SLP-76 is required for the activation of Btk, PLCγ2, PI3Kγ, and p38 MAPK after E-selectin engagement. BM-derived neutrophils were plated on uncoated (unstimulated) or E-selectin–coated wells for 10 min, and then lysates were prepared. (A and B) Lysates of WT, Tyrobp^−/−Fcrg^−/− (A; n = 3), and Btk^−/− (B; n = 3) were immunoprecipitated (IP) with a SLP-76 antibody followed by immunoblotting (IB) with a general phosphotyrosine (PY; 4G10) antibody or total SLP-76 antibody. (C) Lysates of WT and Slp76^−/− neutrophils were immunoprecipitated with an Syk (n = 3) or Btk antibody (n = 3) followed by immunoblotting with a general phosphotyrosine (4G10) antibody, total Syk antibody (n = 3), or total Btk antibody (n = 3).

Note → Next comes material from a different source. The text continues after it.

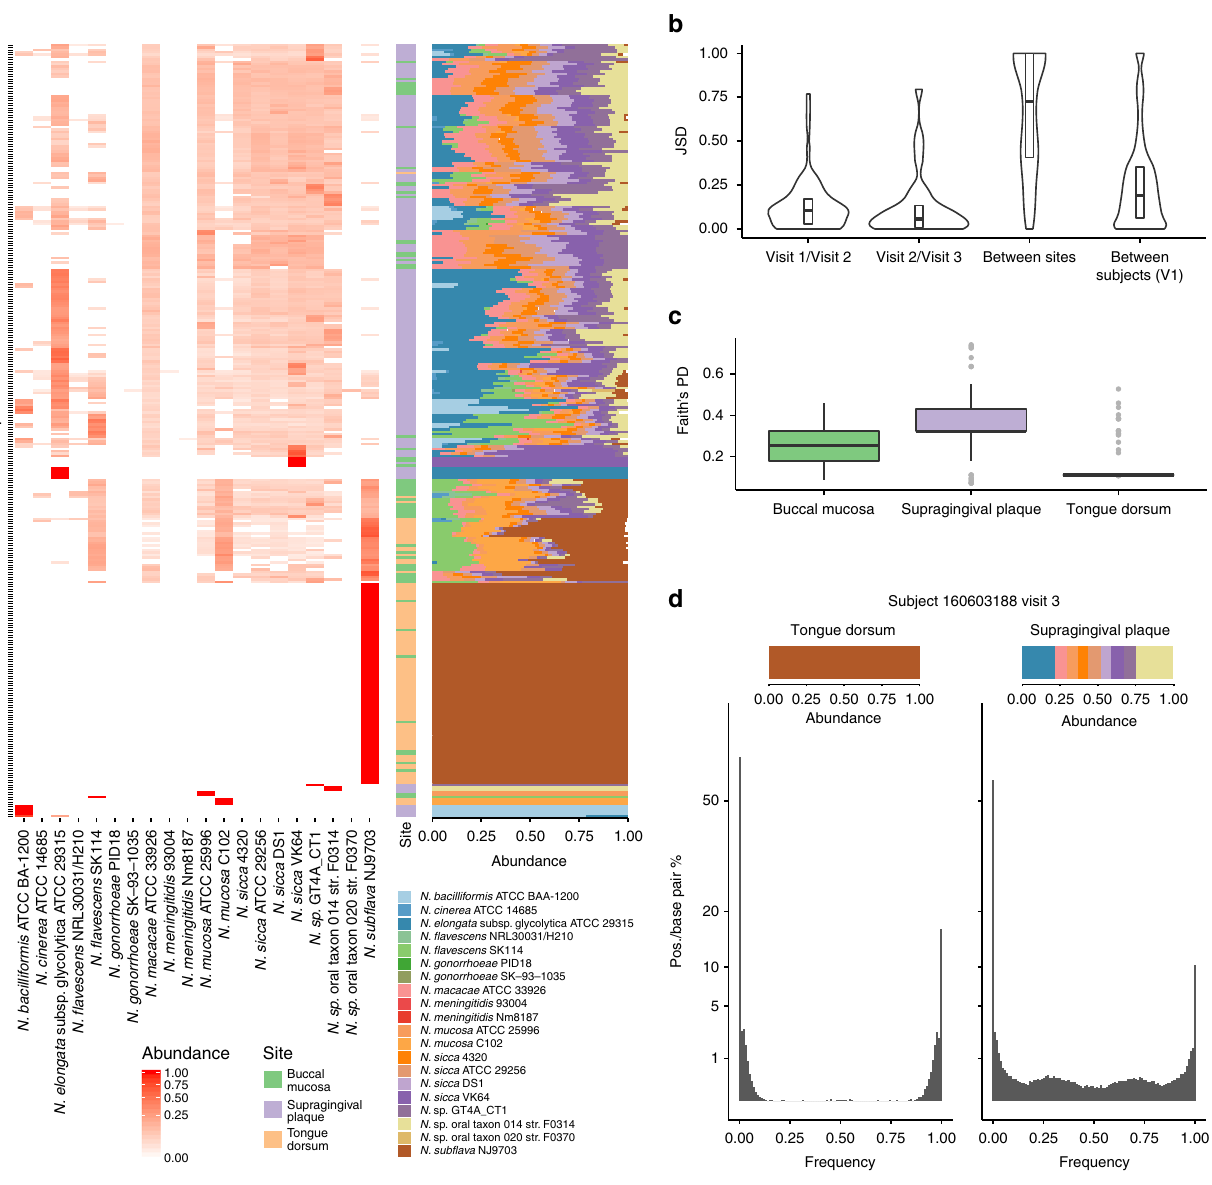
Fig. 5 StrainEst disentangles complex mixtures of neisseriae in 320 oral samples from the HMP. While tongue dorsum samples are dominated by N. sub fl ava , the other two sampling sites, namely the supragingival plaque and the buccal mucosa are characterized by much more complex communities ( a ) and ( c ). Samples are ordered by an average linkage hierarchical clustering (Bray – Curtis dissimilarity). The Jensen – Shannon divergence ( b ) is signi fi cantly higher between sites or between subjects than between visits in the same site/subject ( P < 0.001), suggesting that the population of Neisseria strains is stable over an extended period of times. d Distribution of site-speci fi c frequencies of the four possible nucleotides at each allelic position for two representative samples from the same subject. As in Fig. 1b, single-strain samples have a distribution with two peaks at frequencies close to 0 and 1. Complex communities are characterized by symmetric distributions with multiple peaks at intermediate values. In c , boxes extend to the fi rst and third quartile, whiskers extend to the upper and lower value within 1.5*IQR from the box. Outliers are shown as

Lysates were immunoblotted with antibody to phosphorylated PLCγ2 (p-PLCγ2 [Tyr1217]; n = 3), total PLCγ2 (n = 3), phosphorylated Akt (n = 3), total Akt (n = 3), phosphorylated p38 MAPK (p-p38), or total p38 MAPK (n = 3). (D) Lysates of WT and Slp76^Y112/128 neutrophils were immunoprecipitated with Btk antibody (n = 3) followed by immunoblotting with a general phosphotyrosine (4G10) antibody or total Btk antibody (n = 3). Lysates were immunoblotted with antibody to phosphorylated PLCγ2 (Tyr1217; n = 3), total PLCγ2 (n = 3), phosphorylated Akt (n = 3), total Akt (n = 3), phosphorylated p38 MAPK, or total p38 MAPK (n = 3). (E and F) Lysates of WT, Tyrobp^−/−Fcrg^−/− (E; n = 3), and Btk^−/− neutrophils (F; n = 3) were immunoprecipitated with an ADAP antibody followed by immunoblotting with a general phosphotyrosine (4G10) antibody or total ADAP antibody. (G) Lysates of WT and ADAP^−/− neutrophils were immunoprecipitated with an Syk (n = 3) or Btk antibody (n = 3) followed by immunoblotting with a general phosphotyrosine (4G10) antibody, total Syk antibody (n = 3), or total Btk antibody (n = 3). Lysates were immunoblotted with antibody to phosphorylated PLCγ2 (Tyr1217; n = 3), total PLCγ2 (n = 3), phosphorylated Akt (n = 3), total Akt (n = 3), phosphorylated p38 MAPK, or total p38 MAPK (n = 3). (H) Lysates of WT and Slp76^Y145 neutrophils were immunoprecipitated with Btk antibody followed by immunoblotting with a general phosphotyrosine antibody (4G10). Lysates were also immunoblotted with antibody to phosphorylated PLCγ2 (Tyr1217; n = 3), total PLCγ2 (n = 3), phosphorylated Akt (n = 3), total Akt (n = 3), phosphorylated p38 MAPK, or total p38 MAPK (n = 3).